Jamie Fiore Higgins believes that what helped her last for 19 years at Goldman Sachs, before she left and penned Bully Market: My Story of Money and Misogyny at Goldman Sachs, was more than just a very strong work ethic and a head for numerical reasoning. Rather, she was also good at keeping her mouth shut, she told HBR journalist Nicole Smith. Higgins spoke with Smith in a fireside chat at From Day One’s November virtual conference, Making Your Company a Magnet for a Diverse Workforce. “Once I left, I did a lot of thinking and considering what I've been a part of,” said Higgins. “I did a 180—in this process, I did a 180 back to myself. I wanted to take that muzzle off.”
Her main intention was not just to shine a light on the way these organizations wield their power from a methodical and company-culture perspective. She also wanted to spotlight “the dust bunnies no one wants to talk about. Although my setting was Goldman Sachs, the themes in my book transcend any industry and company,” she explains. “The most amazing part was the impact I could see on my readers—from Wall Street to medicine.”
For her, it really started from day one. “They lock the doors,” she explained. This meant that, if an employee happened to be late, they were not allowed to come in unless the boss’s boss accepted some form of apology. In addition, being called upon during a meeting to provide an answer could result in an expulsion from that meeting if the answer happened to be wrong. “We’d be congratulated one day, disparaged the next day: this gaslighting situation was giving you a bad case of impostor syndrome.”

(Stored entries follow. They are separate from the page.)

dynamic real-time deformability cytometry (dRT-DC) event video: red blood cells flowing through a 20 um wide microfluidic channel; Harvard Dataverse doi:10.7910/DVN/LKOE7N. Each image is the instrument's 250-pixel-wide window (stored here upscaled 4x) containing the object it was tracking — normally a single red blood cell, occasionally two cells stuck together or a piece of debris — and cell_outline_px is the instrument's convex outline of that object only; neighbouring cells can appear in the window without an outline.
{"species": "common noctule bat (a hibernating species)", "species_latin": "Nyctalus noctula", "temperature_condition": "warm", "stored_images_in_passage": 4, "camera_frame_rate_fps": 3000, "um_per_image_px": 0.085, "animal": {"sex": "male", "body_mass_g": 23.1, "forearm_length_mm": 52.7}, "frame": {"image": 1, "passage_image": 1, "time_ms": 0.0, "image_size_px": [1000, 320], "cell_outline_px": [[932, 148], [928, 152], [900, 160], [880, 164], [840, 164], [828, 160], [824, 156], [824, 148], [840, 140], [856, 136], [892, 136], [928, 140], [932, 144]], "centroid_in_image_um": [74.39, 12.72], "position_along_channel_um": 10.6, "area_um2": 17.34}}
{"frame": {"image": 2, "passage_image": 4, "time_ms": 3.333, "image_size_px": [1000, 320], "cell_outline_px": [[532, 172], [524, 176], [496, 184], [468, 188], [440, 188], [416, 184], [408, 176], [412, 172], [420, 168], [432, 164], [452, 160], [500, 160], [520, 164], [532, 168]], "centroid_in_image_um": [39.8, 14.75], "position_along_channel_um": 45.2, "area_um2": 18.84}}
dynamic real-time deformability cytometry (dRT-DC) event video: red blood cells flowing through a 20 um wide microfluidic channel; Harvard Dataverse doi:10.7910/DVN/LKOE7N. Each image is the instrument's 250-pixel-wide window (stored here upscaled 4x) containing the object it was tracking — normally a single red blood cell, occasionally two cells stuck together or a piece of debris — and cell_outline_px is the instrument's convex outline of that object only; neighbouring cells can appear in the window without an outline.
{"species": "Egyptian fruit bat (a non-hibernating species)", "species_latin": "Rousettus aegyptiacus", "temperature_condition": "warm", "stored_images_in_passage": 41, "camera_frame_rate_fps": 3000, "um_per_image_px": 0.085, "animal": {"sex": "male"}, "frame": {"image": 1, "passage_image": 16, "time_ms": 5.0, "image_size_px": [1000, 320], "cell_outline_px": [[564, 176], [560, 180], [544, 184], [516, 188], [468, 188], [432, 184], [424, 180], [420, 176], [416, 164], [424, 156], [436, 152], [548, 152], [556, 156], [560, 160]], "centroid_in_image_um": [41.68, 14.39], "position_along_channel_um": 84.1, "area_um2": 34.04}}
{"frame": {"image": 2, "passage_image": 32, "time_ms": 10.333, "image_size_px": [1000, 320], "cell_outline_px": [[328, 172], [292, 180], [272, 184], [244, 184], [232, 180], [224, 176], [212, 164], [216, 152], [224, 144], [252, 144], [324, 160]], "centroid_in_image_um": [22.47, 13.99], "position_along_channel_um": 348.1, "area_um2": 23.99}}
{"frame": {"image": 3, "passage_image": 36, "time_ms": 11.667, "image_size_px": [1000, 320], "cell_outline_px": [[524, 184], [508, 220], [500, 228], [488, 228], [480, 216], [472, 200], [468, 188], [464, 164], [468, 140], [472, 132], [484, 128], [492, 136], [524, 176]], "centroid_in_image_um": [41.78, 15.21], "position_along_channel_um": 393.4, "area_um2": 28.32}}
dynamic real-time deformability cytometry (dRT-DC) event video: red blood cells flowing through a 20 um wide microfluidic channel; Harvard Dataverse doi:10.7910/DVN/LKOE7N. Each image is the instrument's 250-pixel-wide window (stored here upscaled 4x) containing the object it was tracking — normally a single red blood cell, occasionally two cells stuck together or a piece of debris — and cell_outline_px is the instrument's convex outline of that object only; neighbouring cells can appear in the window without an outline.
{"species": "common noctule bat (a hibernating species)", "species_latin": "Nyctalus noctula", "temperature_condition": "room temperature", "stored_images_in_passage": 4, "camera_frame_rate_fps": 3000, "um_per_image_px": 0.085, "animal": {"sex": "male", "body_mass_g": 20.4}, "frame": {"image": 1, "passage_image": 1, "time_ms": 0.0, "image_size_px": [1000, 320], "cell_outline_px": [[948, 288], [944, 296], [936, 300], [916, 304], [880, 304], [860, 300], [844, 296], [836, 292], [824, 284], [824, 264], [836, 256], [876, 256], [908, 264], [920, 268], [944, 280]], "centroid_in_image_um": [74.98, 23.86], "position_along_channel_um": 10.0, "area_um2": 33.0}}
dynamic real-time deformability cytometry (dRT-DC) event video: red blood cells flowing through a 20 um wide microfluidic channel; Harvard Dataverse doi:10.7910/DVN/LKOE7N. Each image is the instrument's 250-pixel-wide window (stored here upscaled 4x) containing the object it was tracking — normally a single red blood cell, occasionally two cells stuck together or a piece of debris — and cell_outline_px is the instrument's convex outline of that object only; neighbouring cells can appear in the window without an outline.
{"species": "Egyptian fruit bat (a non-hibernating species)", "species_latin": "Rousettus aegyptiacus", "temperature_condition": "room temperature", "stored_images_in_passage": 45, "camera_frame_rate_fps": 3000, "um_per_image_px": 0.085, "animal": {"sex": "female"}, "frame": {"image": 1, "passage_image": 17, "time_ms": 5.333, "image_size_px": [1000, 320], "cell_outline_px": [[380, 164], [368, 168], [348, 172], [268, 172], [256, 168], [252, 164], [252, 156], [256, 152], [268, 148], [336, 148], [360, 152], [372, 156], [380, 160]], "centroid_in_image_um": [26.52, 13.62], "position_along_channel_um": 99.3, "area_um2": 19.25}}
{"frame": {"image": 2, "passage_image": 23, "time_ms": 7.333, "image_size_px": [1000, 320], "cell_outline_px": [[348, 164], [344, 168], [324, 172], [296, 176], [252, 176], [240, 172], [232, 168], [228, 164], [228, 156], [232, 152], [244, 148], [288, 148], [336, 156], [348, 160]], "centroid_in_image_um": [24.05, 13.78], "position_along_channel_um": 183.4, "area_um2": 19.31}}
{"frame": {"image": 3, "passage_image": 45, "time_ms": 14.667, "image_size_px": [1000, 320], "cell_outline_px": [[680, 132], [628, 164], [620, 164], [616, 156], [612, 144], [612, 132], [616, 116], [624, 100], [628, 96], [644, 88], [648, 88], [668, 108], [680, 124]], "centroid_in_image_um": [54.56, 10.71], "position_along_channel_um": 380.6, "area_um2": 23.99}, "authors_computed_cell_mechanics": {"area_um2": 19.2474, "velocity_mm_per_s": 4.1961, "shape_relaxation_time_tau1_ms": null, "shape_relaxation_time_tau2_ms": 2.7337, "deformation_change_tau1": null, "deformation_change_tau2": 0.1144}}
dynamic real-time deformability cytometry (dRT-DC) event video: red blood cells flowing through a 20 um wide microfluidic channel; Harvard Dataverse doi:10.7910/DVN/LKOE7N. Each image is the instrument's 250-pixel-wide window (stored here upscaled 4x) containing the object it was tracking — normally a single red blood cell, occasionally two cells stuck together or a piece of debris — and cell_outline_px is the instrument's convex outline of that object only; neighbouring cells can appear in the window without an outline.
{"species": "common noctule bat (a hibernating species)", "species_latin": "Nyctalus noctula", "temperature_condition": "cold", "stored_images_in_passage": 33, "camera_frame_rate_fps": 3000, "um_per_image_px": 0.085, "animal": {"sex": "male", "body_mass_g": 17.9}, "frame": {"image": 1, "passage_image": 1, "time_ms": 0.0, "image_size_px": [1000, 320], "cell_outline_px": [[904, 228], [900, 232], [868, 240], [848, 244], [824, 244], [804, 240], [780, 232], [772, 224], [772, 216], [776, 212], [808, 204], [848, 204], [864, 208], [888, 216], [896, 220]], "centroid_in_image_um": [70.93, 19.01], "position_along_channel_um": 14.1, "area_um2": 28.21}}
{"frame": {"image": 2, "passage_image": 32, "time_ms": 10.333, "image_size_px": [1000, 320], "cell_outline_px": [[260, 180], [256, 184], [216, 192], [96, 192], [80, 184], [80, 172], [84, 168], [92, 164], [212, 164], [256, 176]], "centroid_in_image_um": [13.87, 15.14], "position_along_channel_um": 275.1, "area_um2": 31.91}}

Higgins noticed that the company excelled at convincing employees to fully identify with it, and to see their successes as defining markers of their identity. Examples of toxic behavior perpetrated within the company included her being told that she had only gotten promoted because of her gender; having her colleagues moo at her after she pumped for her fourth child—which, was, in itself, an act of defiance against the superior who had advised her not to breastfeed; and the fairly liberal use of racial epithets in meetings without any repercussions.
Even after 9/11, when Higgins and some coworkers witnessed the attack, while others never came back to the office, Higgins decided to stay. “My mentor Molly told me: respond, don’t react,” she said. “Knowing that I could only leave Goldman once, believing that phrase, I tried not to be impulsive. My impulse was that, but big decisions need to be honored with time and consideration: even though pressure was mounting, I had to be comfortable with the discomfort.” At the time, she realized it was more valuable for her to stay.
She no longer believes in this rhetoric. “You’re an at-will employee,” she said, adding that she sees career as a pie consisting of many slices: compensation, challenge, fulfillment, and life. In time, she learned how to push back on the toxic attitudes. “The most important real estate is between your two ears,” she said.
Still, Higgins does not see herself as blameless. She was, in equal parts, a victim and a participant in that culture. Her family history had led her to live with a scarcity mindset, so she stayed year after year, to reap bonuses and promotions. “The irony is [that] I wasn’t spending it,” she said. “I saw the bad things that money did to people. I had this aversion to the material part, yet [an] attraction to it.”
Owing to the company’s structure, there was also harsh competition among women, and Higgins was, by her own admission, not blameless in that aspect. “If you bring one up, she’s gonna eat your lunch,” is how she describes the general antagonistic attitude. “All the women were crowding around the same four guys, because [the men] were the ones in power.” In fact, upon the release of her book, Higgins heard from the very same women whom she herself did not help. “I now get why what happened to me happened,” they told her.
Angelica Frey is a writer and a translator based in Boston and Milan.